- Collected data
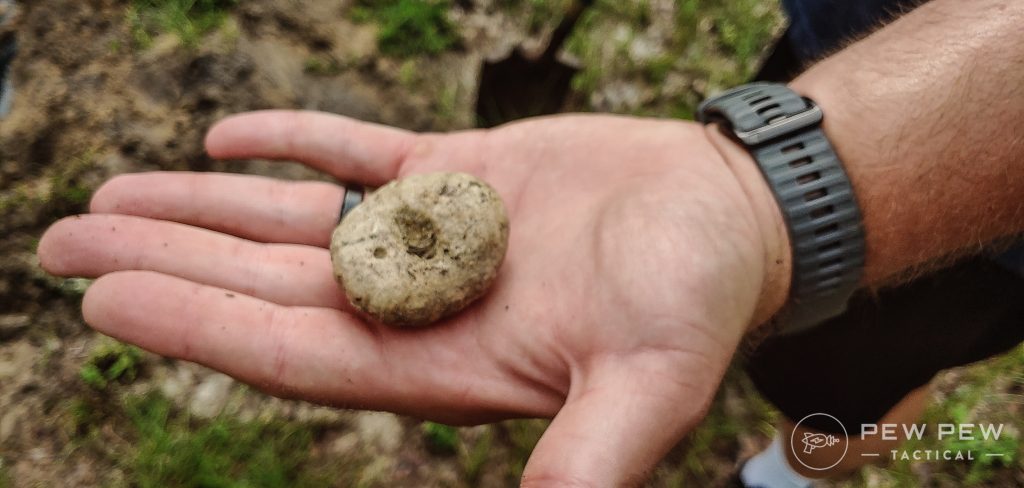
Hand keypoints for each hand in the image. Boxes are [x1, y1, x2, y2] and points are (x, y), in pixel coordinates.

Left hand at [39, 111, 787, 485]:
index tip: (107, 291)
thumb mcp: (649, 385)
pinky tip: (228, 139)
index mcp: (446, 362)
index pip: (296, 351)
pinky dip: (297, 142)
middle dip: (170, 260)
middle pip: (270, 285)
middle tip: (63, 237)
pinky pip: (358, 155)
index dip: (199, 324)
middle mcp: (422, 302)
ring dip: (206, 207)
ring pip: (296, 221)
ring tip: (113, 193)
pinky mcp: (459, 173)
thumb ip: (587, 463)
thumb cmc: (699, 300)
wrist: (730, 216)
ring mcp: (435, 233)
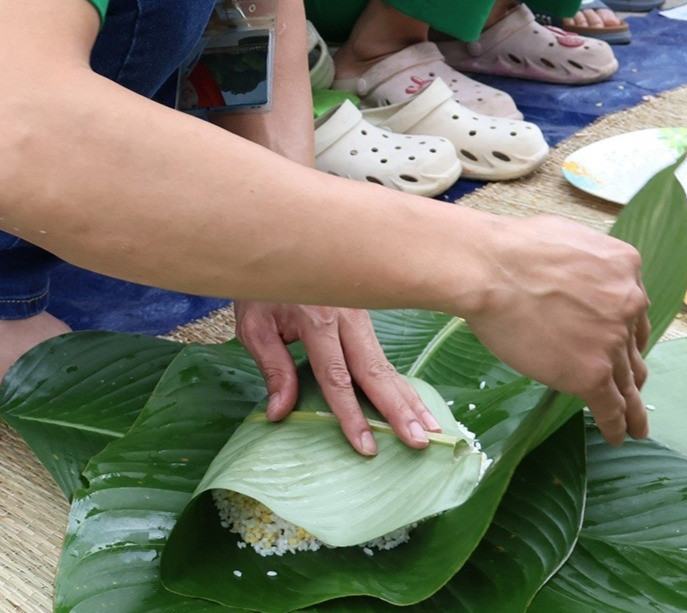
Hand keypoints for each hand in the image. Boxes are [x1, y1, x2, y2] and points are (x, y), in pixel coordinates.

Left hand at [234, 300, 440, 455]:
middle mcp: (347, 315)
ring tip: (431, 429)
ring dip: (409, 399)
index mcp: (317, 317)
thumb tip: (280, 413)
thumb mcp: (255, 324)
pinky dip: (401, 382)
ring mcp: (361, 313)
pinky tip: (417, 404)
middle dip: (398, 410)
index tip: (366, 446)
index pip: (337, 376)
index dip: (351, 414)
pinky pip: (383, 354)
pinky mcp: (366, 315)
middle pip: (375, 370)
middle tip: (419, 442)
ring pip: (386, 363)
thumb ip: (273, 367)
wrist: (278, 240)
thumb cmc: (262, 286)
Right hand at [468, 215, 651, 444]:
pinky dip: (616, 424)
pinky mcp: (593, 373)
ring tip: (636, 426)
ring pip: (629, 381)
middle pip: (634, 346)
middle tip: (631, 384)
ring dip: (634, 407)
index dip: (625, 329)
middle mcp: (629, 304)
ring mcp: (613, 342)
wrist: (491, 270)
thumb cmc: (511, 248)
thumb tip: (573, 276)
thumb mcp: (568, 237)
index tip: (620, 344)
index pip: (632, 308)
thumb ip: (586, 263)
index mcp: (626, 268)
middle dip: (631, 366)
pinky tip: (616, 435)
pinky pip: (612, 406)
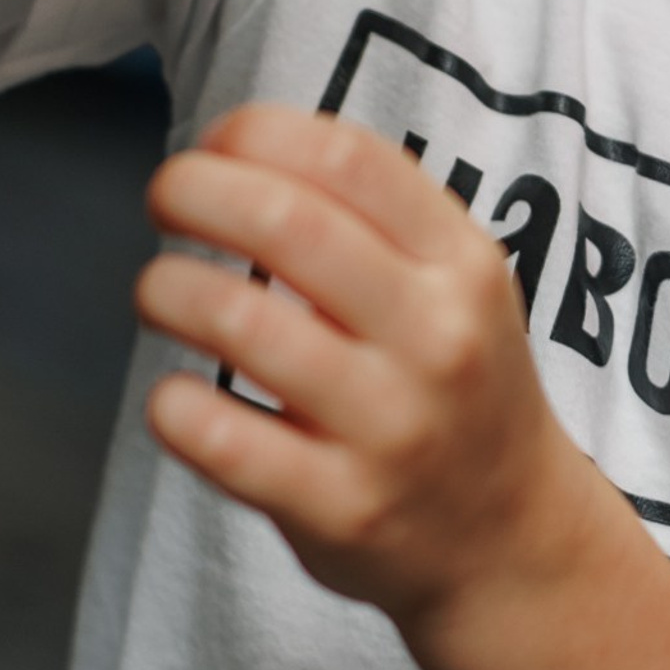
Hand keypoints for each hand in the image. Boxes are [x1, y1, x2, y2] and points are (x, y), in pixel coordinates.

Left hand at [136, 108, 599, 627]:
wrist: (511, 536)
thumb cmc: (455, 382)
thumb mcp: (457, 281)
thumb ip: (373, 216)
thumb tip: (236, 149)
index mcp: (463, 263)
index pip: (348, 159)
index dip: (257, 133)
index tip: (215, 145)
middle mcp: (436, 337)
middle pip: (288, 223)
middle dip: (195, 191)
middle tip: (164, 197)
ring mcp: (390, 427)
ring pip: (240, 322)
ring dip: (166, 288)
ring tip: (158, 291)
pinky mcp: (340, 508)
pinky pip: (222, 439)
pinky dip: (172, 404)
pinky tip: (175, 396)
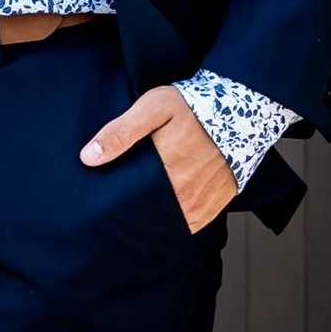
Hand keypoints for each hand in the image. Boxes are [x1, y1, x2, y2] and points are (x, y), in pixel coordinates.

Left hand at [80, 84, 235, 234]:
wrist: (241, 109)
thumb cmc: (195, 107)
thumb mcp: (153, 108)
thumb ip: (121, 132)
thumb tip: (88, 157)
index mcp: (167, 173)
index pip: (130, 201)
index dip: (114, 204)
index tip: (102, 204)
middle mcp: (186, 194)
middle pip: (148, 215)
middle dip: (132, 214)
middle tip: (116, 211)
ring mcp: (202, 203)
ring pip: (169, 223)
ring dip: (154, 220)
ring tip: (138, 212)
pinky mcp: (215, 205)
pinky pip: (190, 225)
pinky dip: (175, 222)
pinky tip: (163, 214)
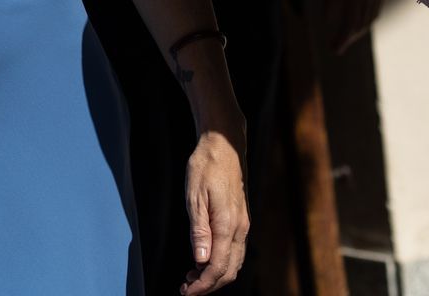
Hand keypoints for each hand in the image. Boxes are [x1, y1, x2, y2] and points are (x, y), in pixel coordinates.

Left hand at [180, 129, 247, 295]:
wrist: (224, 146)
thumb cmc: (206, 167)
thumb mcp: (194, 197)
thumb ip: (199, 231)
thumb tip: (201, 260)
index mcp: (228, 225)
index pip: (218, 267)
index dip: (203, 285)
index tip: (186, 292)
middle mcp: (240, 229)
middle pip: (229, 270)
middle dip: (209, 285)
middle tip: (185, 289)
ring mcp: (243, 225)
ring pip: (234, 262)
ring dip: (214, 275)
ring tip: (191, 277)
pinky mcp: (241, 221)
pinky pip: (234, 251)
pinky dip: (221, 262)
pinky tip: (203, 259)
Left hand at [320, 0, 384, 54]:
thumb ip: (329, 2)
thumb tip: (326, 24)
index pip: (351, 22)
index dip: (343, 38)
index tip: (335, 49)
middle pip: (361, 23)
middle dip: (348, 37)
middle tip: (335, 47)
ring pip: (370, 18)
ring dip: (357, 31)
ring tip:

- WHAT TO DO
Starting at the line that contains "ring dip: (214, 275)", reproduce each line through the end of the records exactly, both ends included.

- RESPONSE AREA
ring dip: (214, 275)
ring tip: (191, 277)
pinky mcp: (241, 221)
pinky pip: (234, 251)
pinky dip: (221, 262)
pinky tip: (203, 259)
Left hand at [320, 0, 384, 54]:
thumb ip: (329, 2)
thumb tip: (326, 24)
index pip: (351, 22)
index dip: (343, 38)
index tip: (335, 49)
middle pip: (361, 23)
middle dip: (348, 37)
middle tip: (335, 47)
ring pip: (370, 18)
ring dip: (357, 31)
ring tip:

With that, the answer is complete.